As you can see above, Instagram’s new Hyperlapse app that debuted yesterday is one of the most simple apps on the surface. It does two things: shoots video in either portrait or landscape and changes speed from 1x to 12x for a time-lapse effect. There’s not very much other user interface aside from the record button and speed slider (and the share screen after you save a video), but under the hood there’s a lot of really smart stuff going on with Hyperlapse.

For those interested in all the under-the-hood work that went in to Hyperlapse’s video stabilization and time-lapse features, Instagram’s engineers behind the app have published a blog post detailing the technology that makes it all work.

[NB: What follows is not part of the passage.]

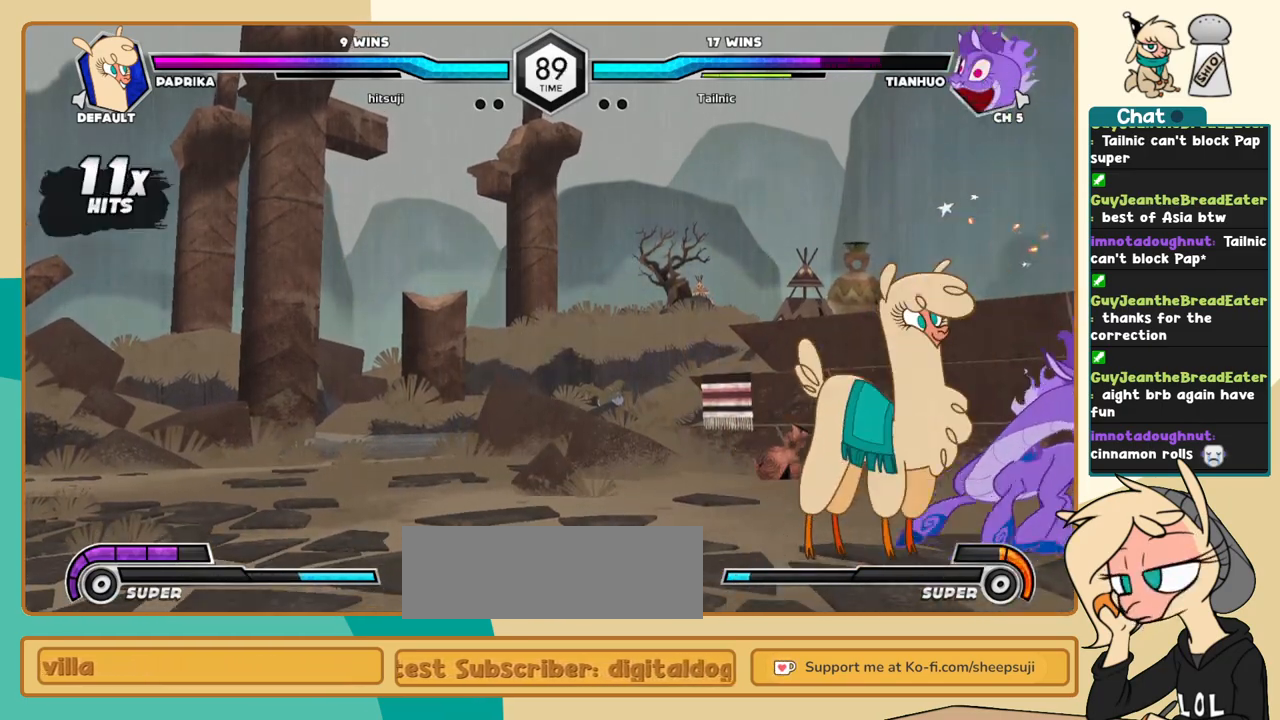
{"keys": ["l"], "events": [[133, "a", "down"], [233, "a", "up"], [233, "j", "up"], [233, "k", "up"], [233, "l", "down"], [317, "c", "down"], [367, "c", "up"]]}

The blog post goes into Hyperlapse’s approach to video stabilization, time-lapse stabilization, and adaptive zoom to detail how it all works under the surface. Below is a snippet including a chart describing one of the algorithms used by the app.

Video stabilization is instrumental in capturing beautiful fluid videos. In the movie industry, this is achieved by having the camera operator wear a harness that separates the motion of the camera from the motion of the operator’s body. Since we can’t expect Instagrammers to wear a body harness to capture the world’s moments, we instead developed Cinema, which uses the phone’s built-in gyroscope to measure and remove unwanted hand shake.

The diagram below shows the pipeline of the Cinema stabilization algorithm. We feed gyroscope samples and frames into the stabilizer and obtain a new set of camera orientations as output. These camera orientations correspond to a smooth “synthetic” camera motion with all the unwanted kinks and bumps removed.


If you’re interested in the wonkier side of capturing video and software, give Instagram’s post a read and check out Hyperlapse for iPhone and iPad on the App Store.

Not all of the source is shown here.